GIVEN TEXT:
----------------------------------------

I don't like this offset parameter. Why doesn't the buffer just start where it needs too?
Well if you stick with using the bytes object, you could probably get away with this. Effectively, the offset is encoded in the bytes object. At this point, I don't know if anything I said above was pursuasive, but I think there are other cases where you would really want this. Does anyone plan to support tightly packed (8 bits to a byte) bitmask arrays? Object arrays could be implemented on top of shared __builtins__.list objects, and there is no easy way to create offset views into lists.
It would be an easy thing to return an ArrayObject from an object that exposes those attributes (and a good idea).
This would be wonderful. Third party libraries could produce data that is sufficiently ndarray like without hassle, and users of that library could promote it to a Numeric3 array with no headaches.
So, I pretty much agree with what you are saying. I just don't see how this is at odds with attaching metadata to a bytes object.
We could start supporting this convention today, and also handle bytes objects with metadata in the future.

----------------------------------------

CHECK YOUR UNDERSTANDING:
#1 In the forum discussion about the buffer offset parameter, what could object arrays be implemented on top of?
#2 Continue the forum discussion about the buffer offset parameter, picking up after its last message.

----------------------------------------

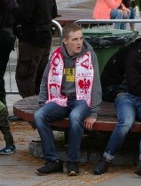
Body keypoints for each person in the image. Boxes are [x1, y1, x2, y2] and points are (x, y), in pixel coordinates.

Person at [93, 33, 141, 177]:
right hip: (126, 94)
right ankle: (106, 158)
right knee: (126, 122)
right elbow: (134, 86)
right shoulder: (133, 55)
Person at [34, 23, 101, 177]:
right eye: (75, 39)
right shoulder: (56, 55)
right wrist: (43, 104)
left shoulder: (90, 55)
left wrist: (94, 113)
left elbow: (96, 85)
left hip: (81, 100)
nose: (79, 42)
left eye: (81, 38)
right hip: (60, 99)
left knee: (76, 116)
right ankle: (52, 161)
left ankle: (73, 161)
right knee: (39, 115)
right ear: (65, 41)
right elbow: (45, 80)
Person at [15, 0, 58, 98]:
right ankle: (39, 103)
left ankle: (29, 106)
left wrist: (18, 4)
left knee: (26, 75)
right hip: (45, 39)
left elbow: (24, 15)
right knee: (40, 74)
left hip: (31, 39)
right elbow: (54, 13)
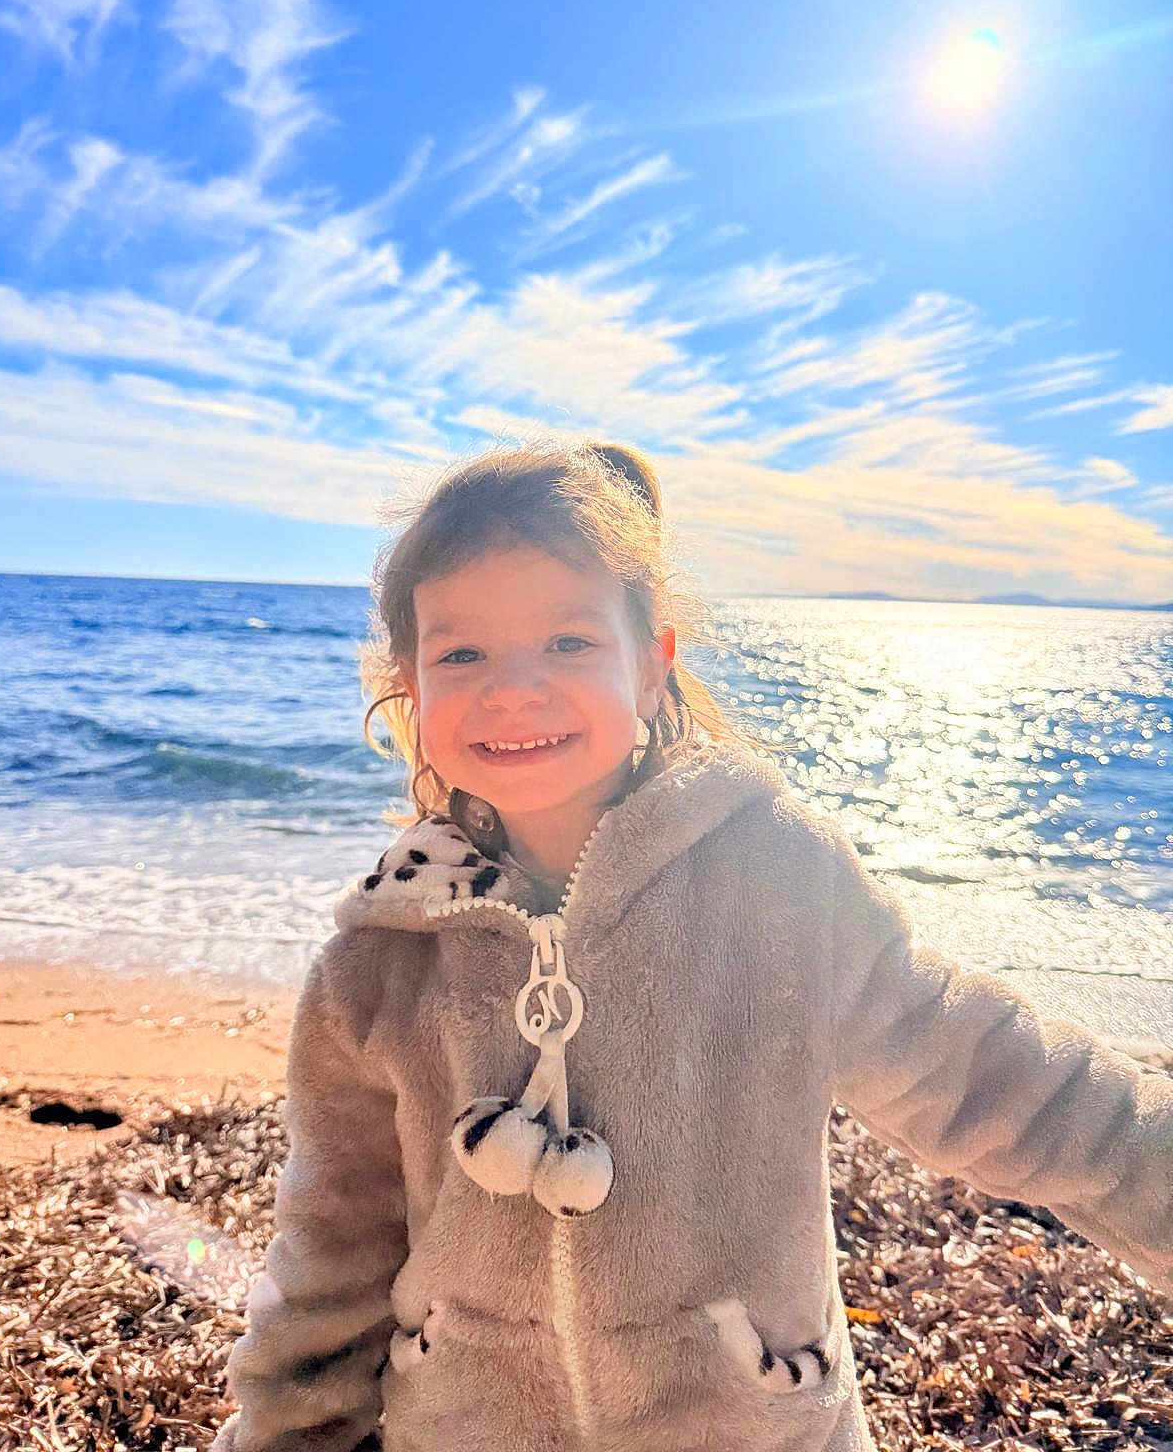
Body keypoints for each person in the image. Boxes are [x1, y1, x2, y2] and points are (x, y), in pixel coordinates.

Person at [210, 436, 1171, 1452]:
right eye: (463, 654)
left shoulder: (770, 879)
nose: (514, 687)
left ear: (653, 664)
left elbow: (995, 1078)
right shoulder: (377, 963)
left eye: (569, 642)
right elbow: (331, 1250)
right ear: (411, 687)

----------------------------------------

PER-TASK ANSWERS:
#1 Shared __builtins__.list objects.

#2
Unfortunately, I don't think any buffer objects exist today which have the ability to dynamically add attributes. If my arguments above are unpursuasive, I believe bytes (once it is written) will be the only buffer object with this support. By the way, it looks like the "bytes" concept has been revisited recently. there is a new PEP dated Aug 11, 2004: http://www.python.org/peps/pep-0332.html
There is another really valid argument for using the strategy above to describe metadata instead of wedging it into the bytes object: The Numeric community could agree on the metadata attributes and start using it *today*.
I think we should just start advertising now, that with the new methods of numarray and Numeric3, extension writers can right now deal with Numeric arrays (and anything else that exposes the same interface) very easily by using attribute access (or the buffer protocol together with attribute access). They can do this because Numeric arrays (and I suspect numarrays as well) use the buffer interface responsibly (we could start a political campaign encouraging responsible buffer usage everywhere :-) ).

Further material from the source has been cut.